Он из новых, еще не вполне опознанных, — оттого-то сам Сухово-Кобылин так колеблется: что в игре Прова Садовского, что в определении расплюевской родословной.
В комедии «Свадьба Кречинского» Расплюев затесался в привычную схему: барин — слуга. Вклинился в промежуток между ними, графически обозначенный черточкой тире. В жизни, той, что отразилась в комедии и продолжает шуметь за ее пределами, он в той же — или похожей — роли. Ведь и там, вовне, схема общественного устройства: государь — дворянство — народ, эта традиционная, стародавняя схема кривилась и ломалась на глазах Александра Васильевича Сухово-Кобылина, в тот долгий для одного человека и быстролетный для всей истории срок, который был отпущен ему лично. Возникали промежуточные прослойки, прежде не принимавшиеся во внимание из-за своей, казалось, немногочисленности, несущественности и бесперспективности.
Между государем и дворянством возник мощный слой бюрократии, понемногу вытеснявший и заменявший дворянство в его исторической роли и в сословном могуществе.
Между дворянством и народом возникали люди непонятной породы и пестрого происхождения: разоряющиеся дворяне, утверждающиеся мещане, и Расплюев, откуда бы он ни пришел, — особь этого типа. Новоявившийся люмпен, существо без определенного места в жизни и в истории.
Он без места и потому способен на все. Способен на роль осведомителя и лжесвидетеля в деле Муромских. И — на службу в полиции.
-=-=-=-=-
**КОРОТКАЯ ЗАДАЧА:** Перепишите слово в слово отрывок из фрагмента о Расплюеве, начиная с «Между дворянством и» и заканчивая «и в истории.».

**ЗАПИСАННЫЕ СВЕДЕНИЯ:**
-=-=-=-=-
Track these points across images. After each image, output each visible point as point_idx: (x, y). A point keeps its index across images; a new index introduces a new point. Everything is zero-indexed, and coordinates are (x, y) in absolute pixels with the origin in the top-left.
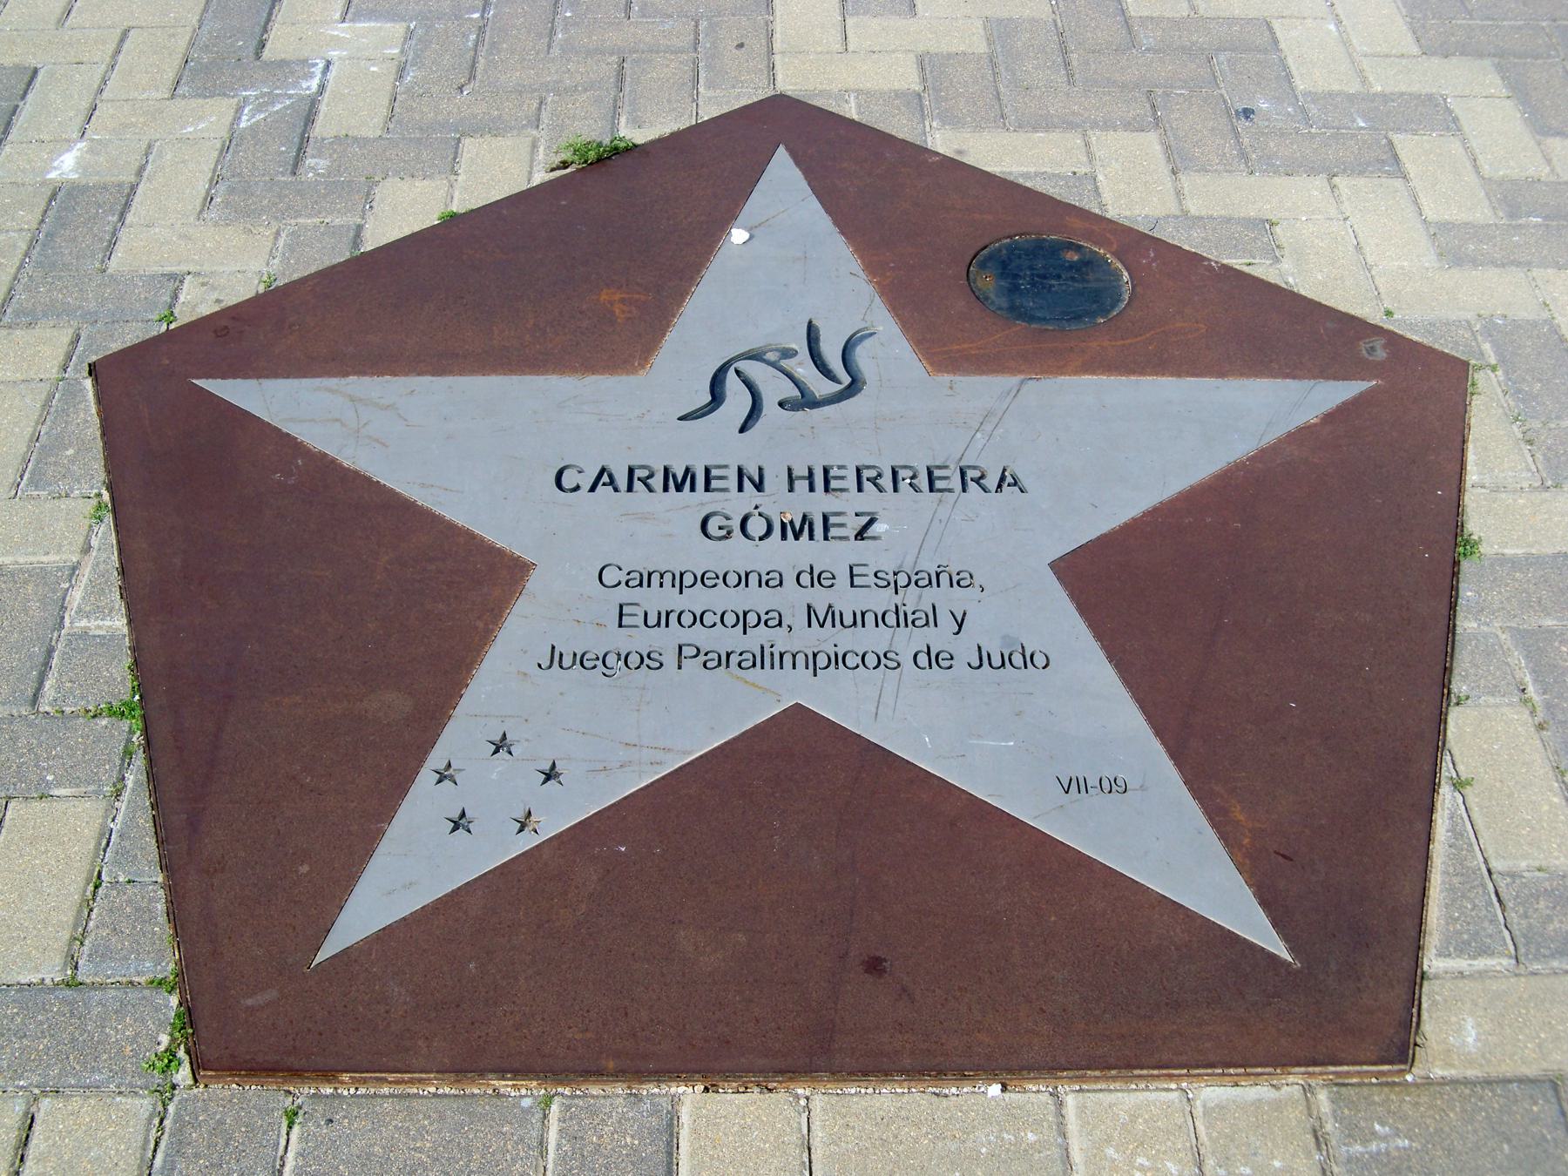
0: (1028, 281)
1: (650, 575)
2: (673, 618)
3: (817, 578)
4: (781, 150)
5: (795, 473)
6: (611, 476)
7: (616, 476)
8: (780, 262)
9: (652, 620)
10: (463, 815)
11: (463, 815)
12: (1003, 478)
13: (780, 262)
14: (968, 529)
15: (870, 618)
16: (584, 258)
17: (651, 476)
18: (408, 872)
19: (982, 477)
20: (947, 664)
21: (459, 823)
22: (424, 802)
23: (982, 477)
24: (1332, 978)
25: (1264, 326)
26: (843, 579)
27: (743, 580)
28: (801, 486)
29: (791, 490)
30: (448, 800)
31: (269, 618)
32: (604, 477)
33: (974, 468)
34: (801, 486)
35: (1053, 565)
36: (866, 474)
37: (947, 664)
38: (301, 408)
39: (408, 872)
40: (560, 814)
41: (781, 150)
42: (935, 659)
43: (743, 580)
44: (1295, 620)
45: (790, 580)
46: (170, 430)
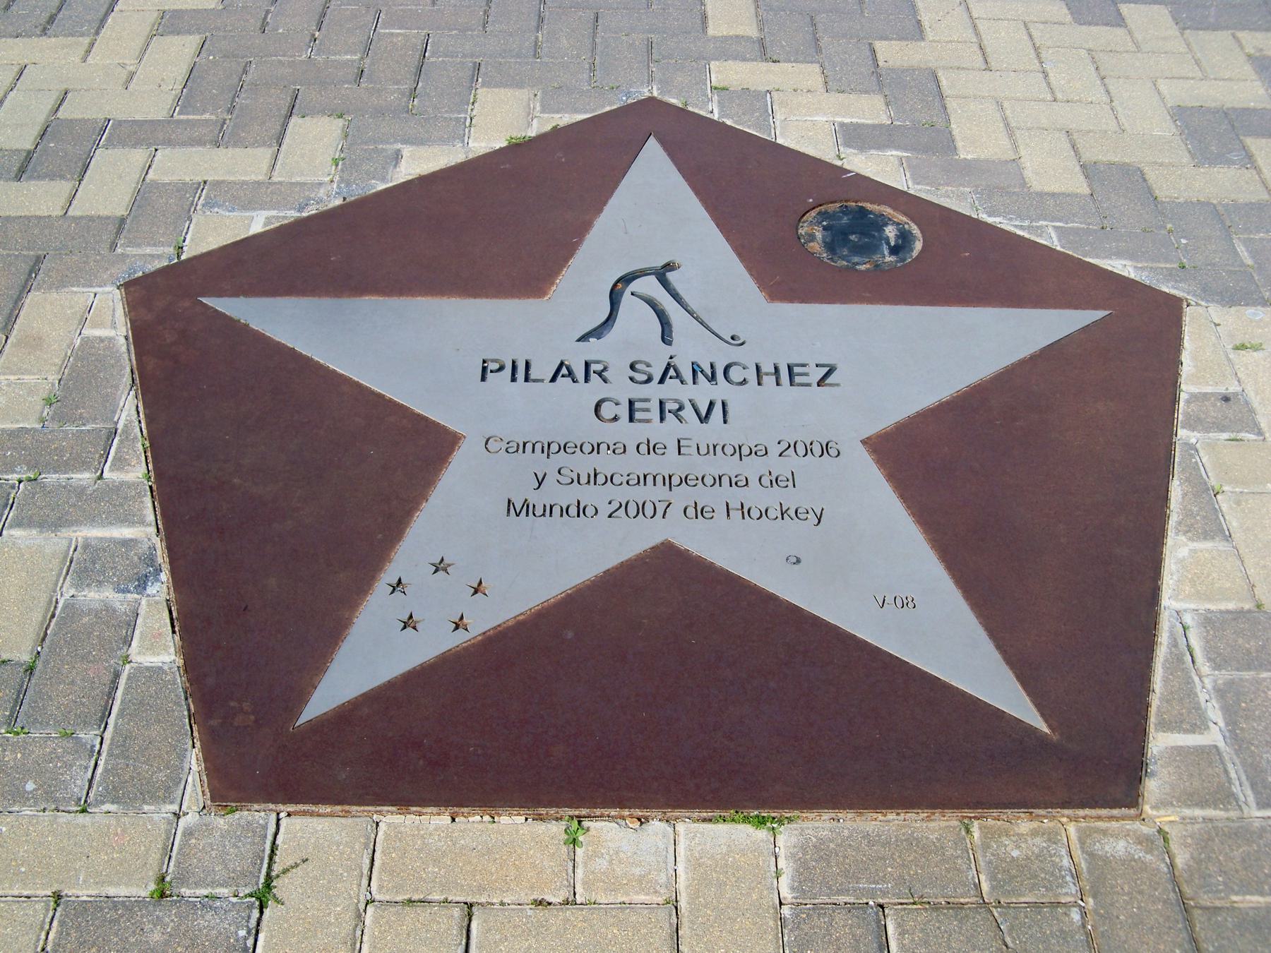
-=-=-=-=-
**ОТВЕТ НА ЗАДАНИЕ:**
Между дворянством и народом возникали люди непонятной породы и пестрого происхождения: разоряющиеся дворяне, утверждающиеся мещане, и Расплюев, откуда бы он ни пришел, — особь этого типа. Новоявившийся люмпен, существо без определенного места в жизни и в истории.